Each line of the records that holds "handbag" should be shown in full.
===== Given information =====
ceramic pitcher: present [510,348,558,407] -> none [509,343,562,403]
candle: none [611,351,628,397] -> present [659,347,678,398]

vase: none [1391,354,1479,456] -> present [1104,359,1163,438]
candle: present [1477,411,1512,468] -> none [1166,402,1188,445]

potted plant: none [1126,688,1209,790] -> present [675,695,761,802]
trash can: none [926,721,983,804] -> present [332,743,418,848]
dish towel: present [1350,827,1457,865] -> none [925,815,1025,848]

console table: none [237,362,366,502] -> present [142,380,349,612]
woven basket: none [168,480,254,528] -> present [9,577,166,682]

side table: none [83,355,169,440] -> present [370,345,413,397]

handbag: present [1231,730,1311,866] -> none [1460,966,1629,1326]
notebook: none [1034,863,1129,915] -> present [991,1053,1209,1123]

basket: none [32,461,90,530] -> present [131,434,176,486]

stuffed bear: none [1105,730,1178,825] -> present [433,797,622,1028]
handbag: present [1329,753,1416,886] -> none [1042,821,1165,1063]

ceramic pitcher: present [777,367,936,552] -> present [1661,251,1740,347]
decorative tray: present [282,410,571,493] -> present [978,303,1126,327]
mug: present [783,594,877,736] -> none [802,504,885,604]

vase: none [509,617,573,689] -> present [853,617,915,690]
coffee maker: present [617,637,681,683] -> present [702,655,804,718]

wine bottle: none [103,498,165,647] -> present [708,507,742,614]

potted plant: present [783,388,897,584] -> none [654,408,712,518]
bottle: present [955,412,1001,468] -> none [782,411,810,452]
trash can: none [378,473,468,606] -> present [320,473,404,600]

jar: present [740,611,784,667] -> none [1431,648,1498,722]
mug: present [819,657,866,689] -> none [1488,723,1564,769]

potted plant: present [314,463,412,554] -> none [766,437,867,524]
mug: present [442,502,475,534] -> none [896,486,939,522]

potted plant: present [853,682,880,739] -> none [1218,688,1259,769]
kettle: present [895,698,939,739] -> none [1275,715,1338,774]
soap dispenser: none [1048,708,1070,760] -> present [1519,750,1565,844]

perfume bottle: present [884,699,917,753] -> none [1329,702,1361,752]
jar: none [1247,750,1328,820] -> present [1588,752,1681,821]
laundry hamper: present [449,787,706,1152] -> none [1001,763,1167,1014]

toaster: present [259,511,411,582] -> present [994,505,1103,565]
=====
Response box:
handbag: present [1231,730,1311,866] -> none [1460,966,1629,1326]
handbag: present [1329,753,1416,886] -> none [1042,821,1165,1063]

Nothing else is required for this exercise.